Alexandra: Yes, absolutely. This is also the work that we do around fair synthetic data, create a data set in the first place where you, for example, don’t have any racial bias or gender bias or something like that so that the algorithm doesn’t even learn about all these different discriminatory aspects in the data. Yes, absolutely. I think one other point where synthetic data can also help is, coming back to the AI audits, is explainability. You could create synthetic individuals that are not the average Janes and Joes of a society but the more unusual edge cases and see what would happen if I don’t know some kind of public sector, social, whatever algorithm would treat a 90-year-old who is still working, differently than somebody who is in a more regular age of the workforce, and so on and so forth. So that not only the organization itself has a tool to figure out that you really have an ethical algorithm in place, but also the external bodies would be able to gain these insights. You can’t only assess the code of an algorithm, you need the data to really see it come to life and see what decision it makes on different groups of the population.

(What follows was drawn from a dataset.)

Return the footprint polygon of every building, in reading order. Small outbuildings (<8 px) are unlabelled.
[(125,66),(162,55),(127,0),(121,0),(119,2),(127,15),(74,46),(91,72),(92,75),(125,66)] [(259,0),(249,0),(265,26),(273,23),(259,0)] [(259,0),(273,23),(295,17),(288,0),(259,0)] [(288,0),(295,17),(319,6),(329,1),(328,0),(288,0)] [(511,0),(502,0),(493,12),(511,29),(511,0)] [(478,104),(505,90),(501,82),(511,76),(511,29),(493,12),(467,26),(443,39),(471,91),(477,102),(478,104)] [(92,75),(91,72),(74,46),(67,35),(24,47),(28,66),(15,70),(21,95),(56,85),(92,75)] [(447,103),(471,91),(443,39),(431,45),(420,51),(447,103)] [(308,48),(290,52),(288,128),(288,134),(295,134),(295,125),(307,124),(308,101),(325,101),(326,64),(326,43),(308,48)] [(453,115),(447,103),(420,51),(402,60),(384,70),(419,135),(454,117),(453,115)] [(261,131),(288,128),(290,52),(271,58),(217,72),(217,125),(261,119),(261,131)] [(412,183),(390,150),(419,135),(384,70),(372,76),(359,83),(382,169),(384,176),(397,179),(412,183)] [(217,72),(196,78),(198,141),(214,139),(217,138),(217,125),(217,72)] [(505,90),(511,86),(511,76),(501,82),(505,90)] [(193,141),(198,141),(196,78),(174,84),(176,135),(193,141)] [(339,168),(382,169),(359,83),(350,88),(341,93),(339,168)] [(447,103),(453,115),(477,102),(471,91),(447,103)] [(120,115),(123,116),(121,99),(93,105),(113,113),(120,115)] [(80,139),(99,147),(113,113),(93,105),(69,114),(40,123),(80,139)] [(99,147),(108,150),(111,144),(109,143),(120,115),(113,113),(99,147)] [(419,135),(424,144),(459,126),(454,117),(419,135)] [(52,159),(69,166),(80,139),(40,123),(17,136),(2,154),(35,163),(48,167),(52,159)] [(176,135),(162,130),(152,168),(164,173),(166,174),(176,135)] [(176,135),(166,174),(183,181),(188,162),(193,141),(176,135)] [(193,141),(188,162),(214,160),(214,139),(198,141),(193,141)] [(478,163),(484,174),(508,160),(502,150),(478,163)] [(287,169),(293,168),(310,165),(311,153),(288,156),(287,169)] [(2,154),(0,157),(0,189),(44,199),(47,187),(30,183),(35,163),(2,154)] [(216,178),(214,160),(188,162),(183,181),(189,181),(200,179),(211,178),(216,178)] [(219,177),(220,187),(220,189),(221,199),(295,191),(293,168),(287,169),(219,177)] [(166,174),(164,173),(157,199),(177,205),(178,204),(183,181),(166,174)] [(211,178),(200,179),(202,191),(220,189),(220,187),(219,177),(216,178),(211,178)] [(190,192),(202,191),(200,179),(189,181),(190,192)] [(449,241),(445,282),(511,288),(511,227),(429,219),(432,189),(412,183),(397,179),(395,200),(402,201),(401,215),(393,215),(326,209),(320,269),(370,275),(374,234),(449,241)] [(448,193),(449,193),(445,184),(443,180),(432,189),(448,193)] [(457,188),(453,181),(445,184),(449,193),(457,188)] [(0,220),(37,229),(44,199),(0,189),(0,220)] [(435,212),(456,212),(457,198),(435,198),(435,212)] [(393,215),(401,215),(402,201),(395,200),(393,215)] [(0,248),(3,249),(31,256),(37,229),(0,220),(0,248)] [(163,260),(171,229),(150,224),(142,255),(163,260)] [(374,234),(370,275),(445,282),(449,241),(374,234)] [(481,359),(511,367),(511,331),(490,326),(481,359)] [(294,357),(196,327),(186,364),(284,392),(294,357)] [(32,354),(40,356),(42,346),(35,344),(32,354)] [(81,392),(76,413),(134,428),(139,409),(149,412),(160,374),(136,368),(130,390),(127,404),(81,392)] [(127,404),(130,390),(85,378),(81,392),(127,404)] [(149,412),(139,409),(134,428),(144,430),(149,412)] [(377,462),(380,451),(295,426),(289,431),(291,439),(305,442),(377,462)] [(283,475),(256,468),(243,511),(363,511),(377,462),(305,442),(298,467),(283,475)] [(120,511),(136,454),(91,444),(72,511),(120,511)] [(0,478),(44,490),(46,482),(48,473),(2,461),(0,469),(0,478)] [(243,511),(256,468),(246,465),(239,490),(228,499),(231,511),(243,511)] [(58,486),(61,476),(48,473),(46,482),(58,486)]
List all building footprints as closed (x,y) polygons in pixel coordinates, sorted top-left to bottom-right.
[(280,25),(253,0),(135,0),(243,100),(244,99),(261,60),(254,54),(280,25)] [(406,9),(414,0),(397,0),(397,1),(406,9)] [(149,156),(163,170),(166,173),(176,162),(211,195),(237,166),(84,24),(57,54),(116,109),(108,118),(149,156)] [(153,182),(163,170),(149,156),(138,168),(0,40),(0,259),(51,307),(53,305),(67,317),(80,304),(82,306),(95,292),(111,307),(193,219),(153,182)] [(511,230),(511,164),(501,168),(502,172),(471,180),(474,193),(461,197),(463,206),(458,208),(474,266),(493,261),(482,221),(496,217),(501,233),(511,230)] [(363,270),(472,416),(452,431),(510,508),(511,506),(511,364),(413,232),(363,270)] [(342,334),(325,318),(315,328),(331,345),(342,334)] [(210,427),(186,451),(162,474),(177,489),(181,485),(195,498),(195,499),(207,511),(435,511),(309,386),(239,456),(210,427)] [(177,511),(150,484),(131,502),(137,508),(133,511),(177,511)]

Behrang: Absolutely, that could also be a benefit for us as regulators. When we are talking about best practices or bad practices, I think that was also one question you asked before. I think that depends on the use case. I think that the purpose of the system, what is to be predicted, must be clearly defined in advance. That is one best practice. Then the criteria of measurements have to be defined. Synthetic data, how you said, is very important or very useful, at least and also governance structure. This is also a very important aspect because when the public sector, for example, wants to use AI systems, I’m sure that they are not the persons they need to check what the AI system is actually doing. Ideally, there should be a team of experts who set and review measurement criteria. These can be, for example, how I mentioned before, the evidence of the results, accuracy of the results, and diversity of the data sets.
Alexandra: Yes, definitely all very important points. One thing that would be of interest to me, though, if you say that there’s so much reason for having these AI audits, and also AI certifications, how could we get to that stage within Europe if it’s currently not in the proposed AI act? Is this something that potentially could be added now during the review process or are there some other mechanisms that could suggest that AI audits should be mandatory for organizations that want to deploy AI in high-risk use cases? What are your insights from the regulatory side here?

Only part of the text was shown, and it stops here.